Kar

     Kışın güzelliğini inkâr etmek insanın elinden gelmez çünkü kış sarılmanın sıcaklığını hatırlatan belki de özleten bir mevsimdir. Ancak bazı kış günleri çıkagelir ki buruk bir kış mektubu tadı verir yaşayanlara ve sadece okumakla yetinenlere.

 

     Şiirim kışın güzelliğini ve karın zarafetini süslemek için yazılmadı, aksine kışın acımasızlığı ve karın körüklediği ateşi anlatmak için yazıldı. Gece ve gündüz ardından bile acı dolu yüreklerle sokaklarda yürüyen, gözüne uyku girmeyen, karın yaktığı ruhlar için yazıldı. Soğuk kış günlerinde yaşlı ayaklarıyla yürümekten yorulmuş, ağır bakışları sonsuza kadar sönmüş yürekler için yazıldı.

 

     Bir daha uyanmamak üzerine gözlerini kapatan büyük yürekli insanlar, son arzusu sevdiğini görmek olan acı dolu kalpler için dizildi bu dizeler.

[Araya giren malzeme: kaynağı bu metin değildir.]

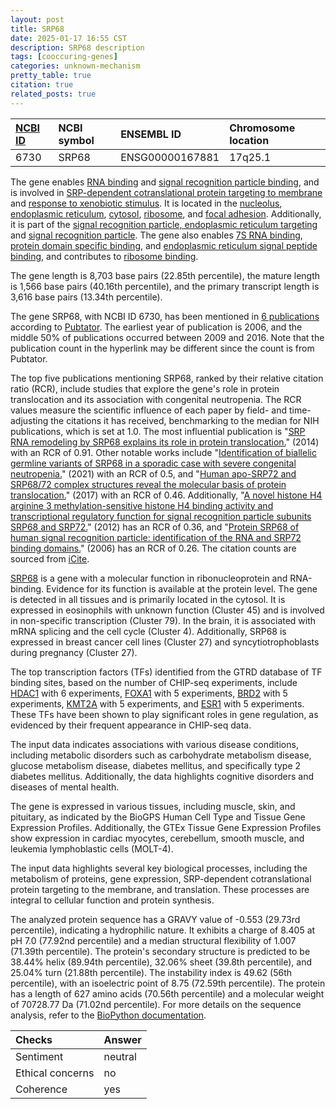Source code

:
 ```yaml
---
layout: post
title: SRP68
date: 2025-01-17 16:55 CST
description: SRP68 description
tags: [cooccuring-genes]
categories: unknown-mechanism
pretty_table: true
citation: true
related_posts: true
---
```




| [NCBI ID](https://www.ncbi.nlm.nih.gov/gene/6730) | NCBI symbol | ENSEMBL ID | Chromosome location |
| :-------- | :------- | :-------- | :------- |
| 6730  | SRP68 | ENSG00000167881 | 17q25.1 |



The gene enables [RNA binding](https://amigo.geneontology.org/amigo/term/GO:0003723) and [signal recognition particle binding](https://amigo.geneontology.org/amigo/term/GO:0005047), and is involved in [SRP-dependent cotranslational protein targeting to membrane](https://amigo.geneontology.org/amigo/term/GO:0006614) and [response to xenobiotic stimulus](https://amigo.geneontology.org/amigo/term/GO:0009410). It is located in the [nucleolus](https://amigo.geneontology.org/amigo/term/GO:0005730), [endoplasmic reticulum](https://amigo.geneontology.org/amigo/term/GO:0005783), [cytosol](https://amigo.geneontology.org/amigo/term/GO:0005829), [ribosome](https://amigo.geneontology.org/amigo/term/GO:0005840), and [focal adhesion](https://amigo.geneontology.org/amigo/term/GO:0005925). Additionally, it is part of the [signal recognition particle, endoplasmic reticulum targeting](https://amigo.geneontology.org/amigo/term/GO:0005786) and [signal recognition particle](https://amigo.geneontology.org/amigo/term/GO:0048500). The gene also enables [7S RNA binding](https://amigo.geneontology.org/amigo/term/GO:0008312), [protein domain specific binding](https://amigo.geneontology.org/amigo/term/GO:0019904), and [endoplasmic reticulum signal peptide binding](https://amigo.geneontology.org/amigo/term/GO:0030942), and contributes to [ribosome binding](https://amigo.geneontology.org/amigo/term/GO:0043022).


The gene length is 8,703 base pairs (22.85th percentile), the mature length is 1,566 base pairs (40.16th percentile), and the primary transcript length is 3,616 base pairs (13.34th percentile).


The gene SRP68, with NCBI ID 6730, has been mentioned in [6 publications](https://pubmed.ncbi.nlm.nih.gov/?term=%22SRP68%22) according to [Pubtator](https://academic.oup.com/nar/article/47/W1/W587/5494727). The earliest year of publication is 2006, and the middle 50% of publications occurred between 2009 and 2016. Note that the publication count in the hyperlink may be different since the count is from Pubtator.


The top five publications mentioning SRP68, ranked by their relative citation ratio (RCR), include studies that explore the gene's role in protein translocation and its association with congenital neutropenia. The RCR values measure the scientific influence of each paper by field- and time-adjusting the citations it has received, benchmarking to the median for NIH publications, which is set at 1.0. The most influential publication is "[SRP RNA remodeling by SRP68 explains its role in protein translocation.](https://pubmed.ncbi.nlm.nih.gov/24700861)" (2014) with an RCR of 0.91. Other notable works include "[Identification of biallelic germline variants of SRP68 in a sporadic case with severe congenital neutropenia.](https://pubmed.ncbi.nlm.nih.gov/32273475)" (2021) with an RCR of 0.5, and "[Human apo-SRP72 and SRP68/72 complex structures reveal the molecular basis of protein translocation.](https://pubmed.ncbi.nlm.nih.gov/28369529)" (2017) with an RCR of 0.46. Additionally, "[A novel histone H4 arginine 3 methylation-sensitive histone H4 binding activity and transcriptional regulatory function for signal recognition particle subunits SRP68 and SRP72.](https://pubmed.ncbi.nlm.nih.gov/23048028)" (2012) has an RCR of 0.36, and "[Protein SRP68 of human signal recognition particle: identification of the RNA and SRP72 binding domains.](https://pubmed.ncbi.nlm.nih.gov/16672232)" (2006) has an RCR of 0.26. The citation counts are sourced from [iCite](https://icite.od.nih.gov).


[SRP68](https://www.proteinatlas.org/ENSG00000167881-SRP68) is a gene with a molecular function in ribonucleoprotein and RNA-binding. Evidence for its function is available at the protein level. The gene is detected in all tissues and is primarily located in the cytosol. It is expressed in eosinophils with unknown function (Cluster 45) and is involved in non-specific transcription (Cluster 79). In the brain, it is associated with mRNA splicing and the cell cycle (Cluster 4). Additionally, SRP68 is expressed in breast cancer cell lines (Cluster 27) and syncytiotrophoblasts during pregnancy (Cluster 27).


The top transcription factors (TFs) identified from the GTRD database of TF binding sites, based on the number of CHIP-seq experiments, include [HDAC1](https://www.ncbi.nlm.nih.gov/gene/3065) with 6 experiments, [FOXA1](https://www.ncbi.nlm.nih.gov/gene/3169) with 5 experiments, [BRD2](https://www.ncbi.nlm.nih.gov/gene/6046) with 5 experiments, [KMT2A](https://www.ncbi.nlm.nih.gov/gene/4297) with 5 experiments, and [ESR1](https://www.ncbi.nlm.nih.gov/gene/2099) with 5 experiments. These TFs have been shown to play significant roles in gene regulation, as evidenced by their frequent appearance in CHIP-seq data.



The input data indicates associations with various disease conditions, including metabolic disorders such as carbohydrate metabolism disease, glucose metabolism disease, diabetes mellitus, and specifically type 2 diabetes mellitus. Additionally, the data highlights cognitive disorders and diseases of mental health.



The gene is expressed in various tissues, including muscle, skin, and pituitary, as indicated by the BioGPS Human Cell Type and Tissue Gene Expression Profiles. Additionally, the GTEx Tissue Gene Expression Profiles show expression in cardiac myocytes, cerebellum, smooth muscle, and leukemia lymphoblastic cells (MOLT-4).


The input data highlights several key biological processes, including the metabolism of proteins, gene expression, SRP-dependent cotranslational protein targeting to the membrane, and translation. These processes are integral to cellular function and protein synthesis.



The analyzed protein sequence has a GRAVY value of -0.553 (29.73rd percentile), indicating a hydrophilic nature. It exhibits a charge of 8.405 at pH 7.0 (77.92nd percentile) and a median structural flexibility of 1.007 (71.39th percentile). The protein's secondary structure is predicted to be 38.44% helix (89.94th percentile), 32.06% sheet (39.8th percentile), and 25.04% turn (21.88th percentile). The instability index is 49.62 (56th percentile), with an isoelectric point of 8.75 (72.59th percentile). The protein has a length of 627 amino acids (70.56th percentile) and a molecular weight of 70728.77 Da (71.02nd percentile). For more details on the sequence analysis, refer to the [BioPython documentation](https://biopython.org/docs/1.75/api/Bio.SeqUtils.ProtParam.html).





| Checks    | Answer |
| :-------- | :------- |
| Sentiment  | neutral   |
| Ethical concerns | no     |
| Coherence    | yes    |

Yeterli olmayacak şiirim, yaşanan acıları gözler önüne sermeye ve anlatılmayan gerçekleri anlatmaya. Umarım ki şiirim yaşanan acıyı az da olsa hissettirmeye yeterli olacaktır.

 

 

Kar

Ne gece ne gündüz çaredir bu buhrana, 

Uyandırmayın beni, unutturmayın beni.

Kaybolmuş aşklar, dostluklar adına,

Gök ve denizler aşkına

Yağsın kar bu gece 

Buram buram gönlümüzün üstüne.

 

 

     Denizler dindi, rüzgar ise uyumakta bu kış gecesi, kar hafiften düşüyor üşüyen çocukların avuçlarına; düştüğü yeri ise iyileşemeyeceği kadar yakıyor. Gönül tarifsiz ve dilsiz, sadece üşüyor. Akıllar dingin ruhlar ise çoktan yitip gitti sakin dalgalarla. Çığlıklarla doyurulmuş bu deniz ve toprak nasıl yaşayacak yeniden, onu besleyen onca yaşam çoktan yitip gitmişken. 

 

     Yıldızların parlamaya devam ettiği dondurucu soğukta unutulmak istemiyorlar, yıldızlar nasıl hep gökyüzünde kalacaksa onlar da hep o gecede kalacak. Bu yüzden tüm vatandaşların gönüllerine yağsın kar, yağmaya da devam etsin. Onlarca yıl geçse bile yine de yağsın kar, o gece, çocukların ellerine yağdığı gibi hafiften yağsın ama. Mazi sislenmesin, kışın zehriyle bulanmasın gökyüzü ki hatırlayalım her bir yıldızı her kafamızı çevirdiğimizde engin göğe.

 

      Vedalaşmaları kısa tuttu insanoğlu, çünkü vapurun kalkmasına çok az kalmıştı. Deniz dalgalı ve vapur sallanıyor, sanki yarın yokmuşçasına. Daha iki dakika olmadan, vapur yitip gitti o coşkun suyun içinde. Gök ve deniz ağlıyor, ve her yer çok sessiz şimdi. İşte o saat, alçalmıştı ölüm yeryüzüne.

 

      Rüzgarın, mazide kalmış seslerini geri taşımasını diledi birçok serçe. Dilek tuttular Anadolu’nun yollarından bir bir, geri taşınması için cennet benzeri seslerini ve güzel şarkılarını. Ancak çoktan kar içindeydiler, duyulmadı dilekleri.

 

      Dışarıda kar yağıyor, kar taneleri ay ışığıyla düşüyor beton zemine ve serçeler üşüyor şimdi. Geçmiş ve geleceğin sayfaları hafiften yanmış, sayfalara kan sıçramış. Okuyorum o kitabı, başka nasıl anlayabilirim yitip giden aşkları, dostlukları? Karın yağışı hızlandı hafiften tipiye döndü, yüreklerin üstüne yağıyor hiç durmadan. Ayrılığa inanmazdık daha çok var derdik kendimize; ama o gece yağan kar, ayrılık hüznü ve eskilerin yakıcı anılarıydı.